Afrik : Quelles sont ces avancées ?
Simon Compaoré : Ouaga a évolué depuis 10 ans, elle a changé qualitativement. Le réseau routier a été amélioré, il y a plus de rues bitumées, certaines ont été élargies, les constructions poussent comme des champignons ce qui prouve que les gens n’ont pas peur d’investir dans la ville. Il y a eu aussi un embellissement, avec la création d’espaces verts. Le parc Bangréouéogo (le » parc du savoir « , ndlr), poumon de la ville, a été réaménagé. Il y a eu des changements visibles dans le domaine de l’assainissement. Nous construisons d’ailleurs des égouts. C’est une première en Afrique. Jusqu’ici, les eaux usées étaient drainées à ciel ouvert. Pour la première fois également, nous nous sommes dotés d’un centre d’enfouissement technique qui peut recevoir les ordures de la ville pendant 15 à 20 ans. Cela va régler le problème des ordures à ciel ouvert qui, lorsqu’il pleut, entraînent des infiltrations dangereuses pour la santé.

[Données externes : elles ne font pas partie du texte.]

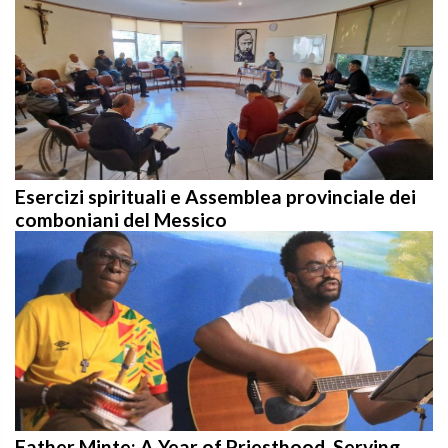
Esercizi spirituali e Assemblea provinciale dei
comboniani del Messico
Father Minte: A Year of Priesthood, Serving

Afrik : Mais la ville connaît encore de gros problèmes, notamment en ce qui concerne l’alimentation en eau.
Simon Compaoré : C’est vrai que lors des grandes chaleurs, et notamment pendant le mois d’avril qui constitue un pic, il y a des coupures d’eau… c’est une période très pénible pour les populations des faubourgs. Nous avons dû mettre en place des points de forage comme infrastructures d’appoint car l’eau courante ne suffit pas à couvrir les besoins de la ville.

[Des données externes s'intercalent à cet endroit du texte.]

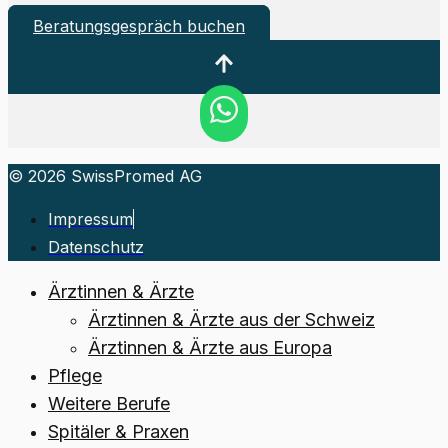
Beratungsgespräch buchen
© 2026 SwissPromed AG
Impressum
Datenschutz
Ärztinnen & Ärzte
Ärztinnen & Ärzte aus der Schweiz
Ärztinnen & Ärzte aus Europa
Pflege
Weitere Berufe
Spitäler & Praxen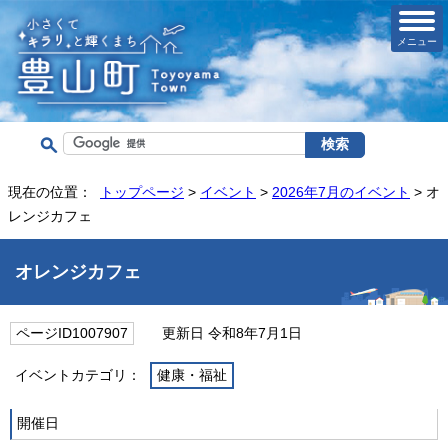
メニュー
現在の位置：
トップページ
>
イベント
>
2026年7月のイベント
> オ
レンジカフェ
オレンジカフェ
ページID1007907
更新日 令和8年7月1日
イベントカテゴリ：
健康・福祉
開催日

L’autre problème préoccupant, c’est la pollution. Ouaga est la capitale des deux roues en Afrique ! Il faudrait faire baisser leur nombre, améliorer le mélange essence/huile et mettre des capteurs pour mesurer le taux de pollution. La ville rencontre aussi des difficultés dans le domaine de la santé et de l’éducation. Il faut augmenter la capacité des écoles. De 60 000 habitants en 1960, Ouaga est passée à 1,2 million aujourd’hui et 70% de la population a moins de 35 ans. Nous devons donc mettre l’accent sur la scolarisation. 14 000 étudiants se sont inscrits à l’Université cette année.
Afrik : Ouaga bénéficie de jumelages avec des villes françaises. Y a-t-il des projets déjà mis en place ?
Simon Compaoré : Ouaga est jumelée depuis 35 ans avec Loudin, la ville de René Monory, l’ex-président du Sénat français. Nous avons un partenariat avec la ville de Lyon et, plus récemment avec Grenoble. Le maire, accompagné d’une délégation, a d’ailleurs fait le voyage jusqu’ici la semaine dernière. En coopération avec l’Université grenobloise Pierre Mendès-France, l’Université de Ouagadougou a lancé il y a trois jours un DESS (Diplôme d’études supérieures spécialisées, ndlr) sur le développement local. Un partenariat est également en train de se mettre en place entre le centre hospitalier universitaire de Ouaga et celui de Grenoble. Enfin, dans le domaine de la culture, nous construisons ensemble une infrastructure unique au Burkina et dans la sous-région : un jardin de la musique. Un ensemble de studios d’enregistrement, de salles de concerts, de lieux d’écoute. Cela permettra aux jeunes musiciens de mieux s’exprimer.